The four characters in the title story. You cant tell from this photo how over-emphatic the delivery of the lines were.
The four characters in the title story. Not pictured: their emphatic, almost jovial delivery of dialogue and narration. John Ulman/Book-It Repertory Theatre

First of all: I walk out of plays at intermission all the time, so save your outrage. I walked out of Grease at the 5th Avenue Theatre at intermission. I walked out of 99 Ways to Fuck a Swan at 12th Avenue Arts at intermission. (The friend who walked out of Grease with me was happy we left, but the friend I walked out of 99 Ways to Fuck a Swan with was aghast. I encouraged him to go back, but he didn't want to.) I walk out of movies even more often than I walk out of plays.
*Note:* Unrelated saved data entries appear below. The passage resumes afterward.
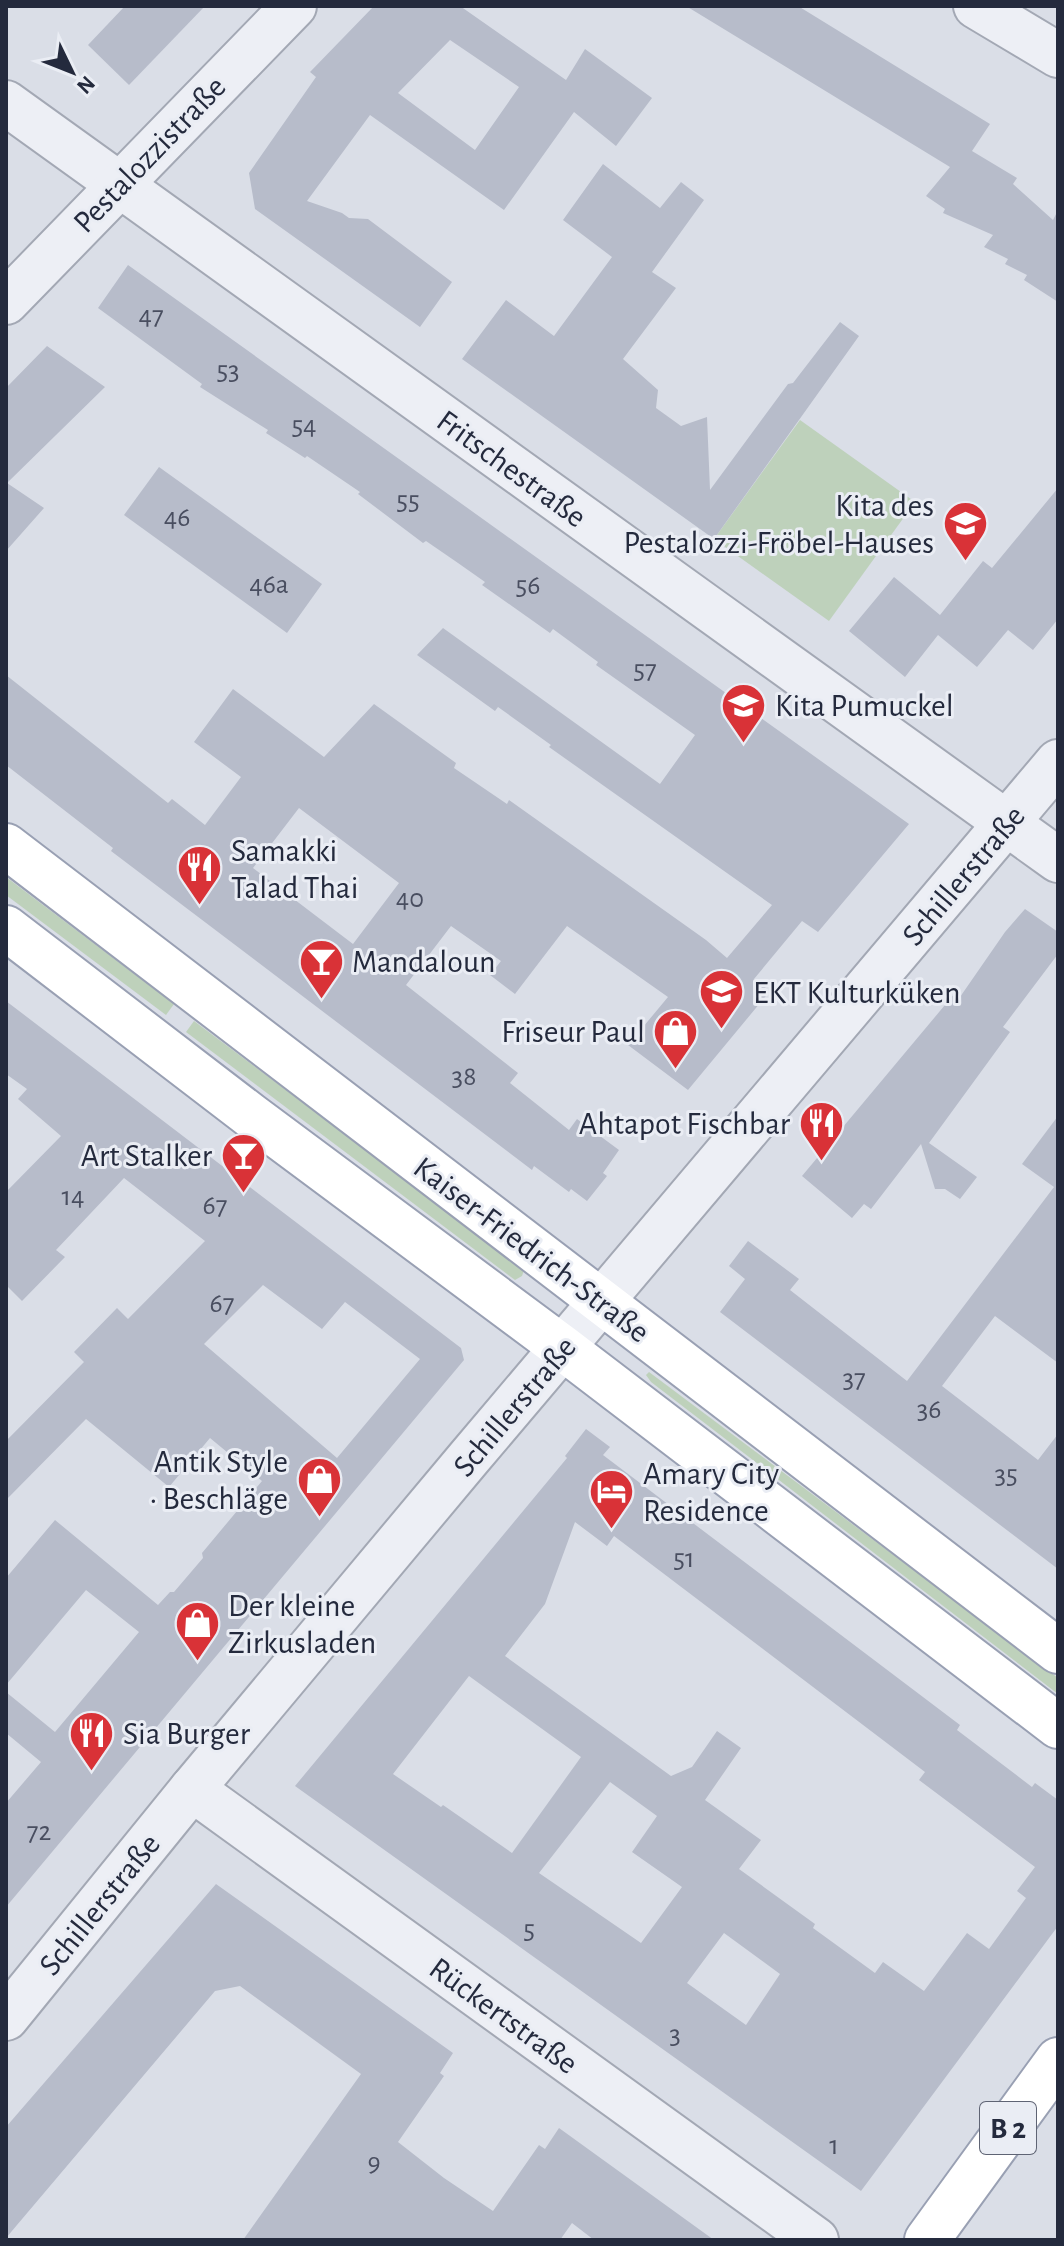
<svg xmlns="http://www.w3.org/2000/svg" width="1064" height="2246" font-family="'Alegreya Sans',sans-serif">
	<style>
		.green { fill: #bed1bb }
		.building { fill: #b7bcca; fill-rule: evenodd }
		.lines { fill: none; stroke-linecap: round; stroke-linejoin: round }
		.minor-casing { stroke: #a3a8b4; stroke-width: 48 }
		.major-casing { stroke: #99a0b3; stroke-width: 48 }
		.minor { stroke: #edeff5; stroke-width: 44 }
		.major { stroke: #fff; stroke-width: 44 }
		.labels { text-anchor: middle; stroke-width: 6; stroke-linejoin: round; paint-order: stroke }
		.number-label { font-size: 28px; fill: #494e60 }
		.shield { fill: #eaedf4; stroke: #5f6474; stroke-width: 2 }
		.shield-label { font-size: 30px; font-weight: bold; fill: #242a3d }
		.street-label { font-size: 32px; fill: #242a3d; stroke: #eaedf4 }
		.poi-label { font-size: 32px; fill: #242a3d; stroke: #eaedf4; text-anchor: start }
	</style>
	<rect width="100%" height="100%" fill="#dadee7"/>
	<!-- green -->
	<g class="green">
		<path d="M800,420L915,502L829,621L714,539Z"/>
		<path d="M6,877L174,1004L166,1015L6,895Z"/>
		<path d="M194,1021L520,1266L524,1270L522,1276L515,1280L511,1277L186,1032Z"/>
		<path d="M649,1372L1058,1678V1694L651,1382L646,1375Z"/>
	</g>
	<!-- building -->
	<g class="building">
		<path d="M125,6H205L129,85L88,45Z"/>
		<path d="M374,6H460L566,80L585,49L652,98L616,146L574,112L504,210L370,115L307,201L342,213L349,218L368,219L452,282L420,327L255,209L249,173L316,77L310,72ZM450,40L519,87L475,150L398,93Z"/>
		<path d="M686,6H798L990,124L972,151L1017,178L1013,184L1053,220L1058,210V302L1024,280L1027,275L1005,264L1008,259L984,247L993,235L943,213L945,209L926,196L950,167Z"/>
		<path d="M603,164L660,208L681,182L704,200L652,272L676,288L623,359L658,390L656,408L681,426L707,417L710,490L788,384L793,383L840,322L859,336L714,539L462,359L506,300L554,336L612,257L563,220Z"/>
		<path d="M128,265L909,824L818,932L802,921L754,979L770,991L688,1090L628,1045L668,997L567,926L515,994L490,975L501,961L451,926L406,985L518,1073L510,1083L569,1130L577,1119L619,1150L603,1173L607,1176L587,1201L571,1189L569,1192L534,1166L532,1170L111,851L113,848L6,765V675L168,803L172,799L205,825L241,777L194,742L233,689L324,757L374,704L456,763L454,768L507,804L509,800L706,940L727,958L772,905L549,747L551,745L498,707L495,711L417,655L443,628L660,784L695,735L596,665L598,662L553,629L550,633L482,585L485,582L458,563L426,541L423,543L358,494L360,492L307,456L305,458L266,433L268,430L200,387L202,384L98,308ZM299,808L399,883L353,944L253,868Z"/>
		<path d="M47,346L105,387L7,483L44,508L6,551V388Z"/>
		<path d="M159,467L322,584L287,633L124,515Z"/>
		<path d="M1058,488V619L1033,650L1008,630L977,667L938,635L905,677L849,631L894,577L940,615L983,561L992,568Z"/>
		<path d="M1025,909L1058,932V954L1003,1027L1010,1032L929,1143L977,1177L960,1199L945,1189H935L921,1144L871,1209L864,1204L852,1218L802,1176L955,993L960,997L1005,932Z"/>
		<path d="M6,1001L461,1348L464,1360L6,1907V1803L41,1762L6,1733V1692L55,1732L139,1632L86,1590L6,1685V1578L55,1520L158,1605L170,1592H174L203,1558L202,1553L262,1481L210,1438L169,1487L86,1419L6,1500V1441L84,1362L74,1352L117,1308L128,1319L205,1241L124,1178L56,1250L65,1257L22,1301L6,1285V1192L61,1136L18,1099L27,1089L6,1074ZM263,1285L322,1329L345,1302L420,1359L337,1458L204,1344Z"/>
		<path d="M1058,1116V1363L995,1316L942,1386L1038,1460L1058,1434V1569L720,1312L745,1279L729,1266L748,1241L799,1279L790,1290L907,1381L1054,1187L1022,1164Z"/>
		<path d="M586,1429L610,1447L603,1455L960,1725L957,1730L1032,1787L1035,1783L1058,1800V1926L861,2191L295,1786L567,1458L565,1456ZM575,1522L607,1546L614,1536L925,1772L919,1780L1035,1867L1017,1891L1026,1898L989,1949L967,1933L924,1991L883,1962L875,1973L813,1928L815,1924L739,1869L761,1840L705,1800L741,1748L717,1731L692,1767L671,1776L505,1656L545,1604ZM469,1676L581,1757L512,1853L443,1805L441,1807L393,1774ZM610,1782L657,1816L632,1852L682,1887L641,1943L539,1873ZM724,1933L780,1974L746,2025L687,1983Z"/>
		<path d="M216,1884L453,2053L440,2073L444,2076L398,2142L444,2178L493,2211L539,2145L545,2149L559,2128L714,2240H594L572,2223L560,2240H243L361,2074L240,1986L215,1991L6,2238V2127Z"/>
	</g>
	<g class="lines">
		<defs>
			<g id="minor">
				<path d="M976,6L1058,55"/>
				<path d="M6,103L1058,860"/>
				<path d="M6,302L294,6"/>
				<path d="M192,1789L816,2240"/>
				<path d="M6,2018L192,1789L468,1459L1058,762"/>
			</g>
			<g id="major">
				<path d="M6,846L1058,1651"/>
				<path d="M6,928L250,1115L563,1348L1058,1726"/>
				<path d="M927,2240L1058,2060"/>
			</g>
		</defs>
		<!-- minor casing -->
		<use href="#minor" class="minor-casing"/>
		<!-- major casing -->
		<use href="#major" class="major-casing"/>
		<!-- minor -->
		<use href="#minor" class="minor"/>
		<!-- major -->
		<use href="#major" class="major"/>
	</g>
	<!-- icons -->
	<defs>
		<symbol id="school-pin" viewBox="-11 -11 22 30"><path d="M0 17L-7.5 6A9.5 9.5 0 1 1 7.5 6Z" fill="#d93237" stroke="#eaedf4"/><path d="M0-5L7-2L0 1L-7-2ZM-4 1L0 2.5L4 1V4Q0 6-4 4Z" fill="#fff"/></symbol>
		<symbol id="restaurant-pin" viewBox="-11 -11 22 30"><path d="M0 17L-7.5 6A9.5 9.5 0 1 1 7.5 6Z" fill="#d93237" stroke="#eaedf4"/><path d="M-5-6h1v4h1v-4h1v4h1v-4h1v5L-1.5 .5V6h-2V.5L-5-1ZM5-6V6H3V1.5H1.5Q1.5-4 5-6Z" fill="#fff"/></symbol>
		<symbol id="bar-pin" viewBox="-11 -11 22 30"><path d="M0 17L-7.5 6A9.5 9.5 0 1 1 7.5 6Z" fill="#d93237" stroke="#eaedf4"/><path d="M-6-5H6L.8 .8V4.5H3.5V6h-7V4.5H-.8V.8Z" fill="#fff"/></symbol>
		<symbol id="shop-pin" viewBox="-11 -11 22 30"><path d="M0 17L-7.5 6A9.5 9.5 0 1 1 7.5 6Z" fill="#d93237" stroke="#eaedf4"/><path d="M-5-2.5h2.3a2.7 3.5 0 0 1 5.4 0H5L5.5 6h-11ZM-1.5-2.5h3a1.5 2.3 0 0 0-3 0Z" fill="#fff"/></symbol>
		<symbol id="hotel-pin" viewBox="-11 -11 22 30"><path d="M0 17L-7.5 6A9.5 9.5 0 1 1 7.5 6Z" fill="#d93237" stroke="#eaedf4"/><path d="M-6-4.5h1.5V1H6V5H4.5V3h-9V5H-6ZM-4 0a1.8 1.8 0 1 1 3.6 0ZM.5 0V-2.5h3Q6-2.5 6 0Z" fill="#fff"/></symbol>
	</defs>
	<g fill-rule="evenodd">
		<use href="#school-pin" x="940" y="498" width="51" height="69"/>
		<use href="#school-pin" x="718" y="680" width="51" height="69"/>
		<use href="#restaurant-pin" x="174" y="842" width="51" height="69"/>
		<use href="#bar-pin" x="296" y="936" width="51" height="69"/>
		<use href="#school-pin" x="696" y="966" width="51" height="69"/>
		<use href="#shop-pin" x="650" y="1006" width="51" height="69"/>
		<use href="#restaurant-pin" x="796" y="1098" width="51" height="69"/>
		<use href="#bar-pin" x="218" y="1130" width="51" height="69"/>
		<use href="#shop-pin" x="294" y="1454" width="51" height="69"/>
		<use href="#hotel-pin" x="586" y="1466" width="51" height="69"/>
		<use href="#shop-pin" x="172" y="1598" width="51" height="69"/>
		<use href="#restaurant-pin" x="66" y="1708" width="51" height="69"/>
	</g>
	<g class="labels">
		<!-- number labels -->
		<g class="number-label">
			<text x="151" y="324">47</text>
			<text x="228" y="379">53</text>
			<text x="304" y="434">54</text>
			<text x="408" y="509">55</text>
			<text x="177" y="526">46</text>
			<text x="269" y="593">46a</text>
			<text x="528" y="594">56</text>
			<text x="645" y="678">57</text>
			<text x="410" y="907">40</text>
			<text x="464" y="1085">38</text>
			<text x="73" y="1205">14</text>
			<text x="215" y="1214">67</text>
			<text x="222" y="1312">67</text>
			<text x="854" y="1387">37</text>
			<text x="929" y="1418">36</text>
			<text x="1006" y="1483">35</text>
			<text x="684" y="1567">51</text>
			<text x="39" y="1840">72</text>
			<text x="529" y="1938">5</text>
			<text x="675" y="2043">3</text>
			<text x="834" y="2154">1</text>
			<text x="374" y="2171">9</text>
		</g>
		<!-- shield labels -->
		<rect class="shield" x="980" y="2102" width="56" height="52" rx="6"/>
		<g class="shield-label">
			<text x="1008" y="2138">B 2</text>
		</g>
		<!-- street labels -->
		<g class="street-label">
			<text transform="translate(149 154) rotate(-46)" y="11">Pestalozzistraße</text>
			<text transform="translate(512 468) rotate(36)" y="11">Fritschestraße</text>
			<text transform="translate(963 875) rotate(-50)" y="11">Schillerstraße</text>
			<text transform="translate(532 1249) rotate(37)" y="11">Kaiser-Friedrich-Straße</text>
			<text transform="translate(514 1406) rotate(-50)" y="11">Schillerstraße</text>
			<text transform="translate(99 1904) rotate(-51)" y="11">Schillerstraße</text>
			<text transform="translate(504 2015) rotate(36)" y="11">Rückertstraße</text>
		</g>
		<!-- poi labels -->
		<g class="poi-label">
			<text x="934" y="516" text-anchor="end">Kita des<tspan x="934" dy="37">Pestalozzi-Fröbel-Hauses</tspan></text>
			<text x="775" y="716">Kita Pumuckel</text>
			<text x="231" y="861">Samakki<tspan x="231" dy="37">Talad Thai</tspan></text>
			<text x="352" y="972">Mandaloun</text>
			<text x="753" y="1003">EKT Kulturküken</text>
			<text x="645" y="1042" text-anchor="end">Friseur Paul</text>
			<text x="790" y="1134" text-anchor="end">Ahtapot Fischbar</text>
			<text x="212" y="1166" text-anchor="end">Art Stalker</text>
			<text x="288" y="1472" text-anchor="end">Antik Style<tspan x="288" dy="37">• Beschläge</tspan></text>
			<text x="643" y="1484">Amary City<tspan x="643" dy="37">Residence</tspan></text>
			<text x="228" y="1616">Der kleine<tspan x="228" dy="37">Zirkusladen</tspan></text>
			<text x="123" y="1744">Sia Burger</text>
		</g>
	</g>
	<!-- border -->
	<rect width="1064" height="2246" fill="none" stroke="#242a3d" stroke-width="16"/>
	<!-- north arrow -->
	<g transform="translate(72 72) rotate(133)" stroke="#eaedf4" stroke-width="6" paint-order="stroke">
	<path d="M0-6L14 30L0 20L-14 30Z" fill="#242a3d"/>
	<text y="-12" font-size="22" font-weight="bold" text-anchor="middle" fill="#242a3d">N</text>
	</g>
</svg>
So it shouldn't be startling that I walked out of What We Talk About When We Talk About Love. But people are easily startled, and they like to follow imaginary rules of decorum, and one of the imaginary rules of decorum in Seattle theater is you are trapped there until the bitter end because it's polite. I can't go for that. (No can do.) It gives the director and the producers and the actors unclear feedback. If theater audiences are not allowed to yell or throw things anymore, at least we ought to be allowed to politely decline to reenter the theater at intermission if it just doesn't seem worth it.

I reread Raymond Carver's short story collection What We Talk About When We Talk About Love the afternoon before I walked down to Seattle Center. Big mistake. What's brilliant about the minimalist classic set in the Pacific Northwest is how under-narrated the stories are. There is so little narration you almost can't tell what's going on; you certainly can't tell the significance of much of what's going on. It gives the stories a creepy, low-energy quality. It establishes a rhythm that's inseparable from the content.

But Book-It's style of adapting literary works is anti-minimalist. It's "WE! ARE NOW! GOING TO READ TO YOU! FROM A BOOK!" Their house style is over-narrating, no matter what, and in the case of under-narrated, minimalist material like Carver's stories, it's a disservice to the writing, the audience, the actors, the meaning, and the sense of suspense.

"She slowly raised her glass to her lips," one character says as she slowly raises a glass to her lips.

"She cried," one character says while she starts crying.

"He groaned extravagantly!" a woman yells when the man groans extravagantly.

Maybe this works for audience members who are hard of seeing, and maybe it works for literature with minimal dialogue, but Carver is almost entirely dialogue, there is almost no narration needed if you're going to act out what the characters do, and characters switching back and forth between dialogue and their narration of what they were doing that we could plainly see them doing with our own eyes didn't do anything except deform and distract from the material. An hour of it—two of the four short stories—was all I could take. Maybe the two stories in the second act were phenomenal. I'll never know.